For years I have been boring my family about going to pick blackberries - I'm always desperate to and then it just never happens for whatever reason. This year I dragged Joe and four over-excited Jack Russells out to the hedgerows near my mother's house and finally managed to get some blackberries to take home and make something with. I thought it was going to be jam... but then Joe found some crab apples and it turned into jelly.

I've always wanted to buy a jelly strainer but never did and so had a mini melt down at 9pm on the Sunday when I finally decided to start making jelly. Luckily my husband managed to rig me one up using a muslin and the cupboard handles but I now think I really should get one for any future jelly emergencies!

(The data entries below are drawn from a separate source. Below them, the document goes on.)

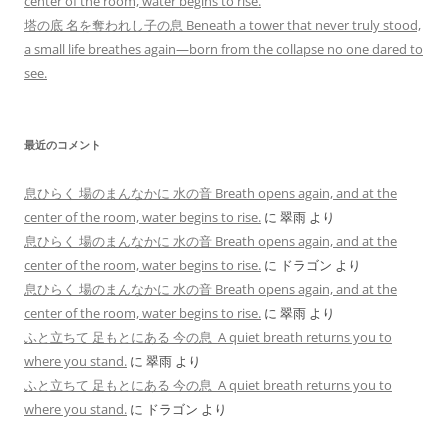
center of the room, water begins to rise.
塔の底 名を奪われし子の息 Beneath a tower that never truly stood,
a small life breathes again—born from the collapse no one dared to
see.
最近のコメント
息ひらく 場のまんなかに 水の音 Breath opens again, and at the
center of the room, water begins to rise.
に
翠雨
より
息ひらく 場のまんなかに 水の音 Breath opens again, and at the
center of the room, water begins to rise.
に
ドラゴン
より
息ひらく 場のまんなかに 水の音 Breath opens again, and at the
center of the room, water begins to rise.
に
翠雨
より
ふと立ちて 足もとにある 今の息 A quiet breath returns you to
where you stand.
に
翠雨
より
ふと立ちて 足もとにある 今の息 A quiet breath returns you to
where you stand.
に
ドラゴン
より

This was pretty easy to do - the setting point is the only nervewracking bit. For more info on jams and jellies I've created a whole page for them so you can have a look at that if you are having trouble.

Blackberry and Crab apple Jelly

Filled about 3 x 1lb jam jars

1kg blackberries
1kg crab apples
700-900g granulated sugar

Now if you have a jelly strainer then you will need that with a clean scorched muslin. If you don't then you need to rig one up. I used my largest saucepan for this and had a measuring jug under the muslin for the fruit juice to drip into. You will needed sterilised jars and lids and a ladle is handy unless you are clever and have a pan with a spout.

1. Remove all the stalks and any really yucky bits from the blackberries.



2. Remove the stalks from the crab apples and wash them if necessary, then chop them roughly - leaving the peel on and the core in.


3. Put in a large saucepan with 1.2 litres of water, bring slowly to simmering point and then simmer until the fruit is soft and pulpy. I think this took  around 40 mins for me.

4. Remove from the heat and pour into the prepared muslin/jelly strainer. Leave it to drip through overnight - resist all temptation to squeeze the fruit through as this will make the jelly cloudy.



5. The next day measure the juice - I had 1 litre - and for every 600ml of juice use 450g sugar.

6. Put the juice into a large pan and bring to the boil - as it begins to boil add the sugar and stir until it is all dissolved. Then boil rapidly for about 10 minutes until it has reached setting point - I used a jam thermometer but you can use other methods which I'll put on my Kitchen Tips page - there's a Jams and Jellies section.

7. Skim the jelly and ladle into jars and seal as quickly as possible. Use within 12 months.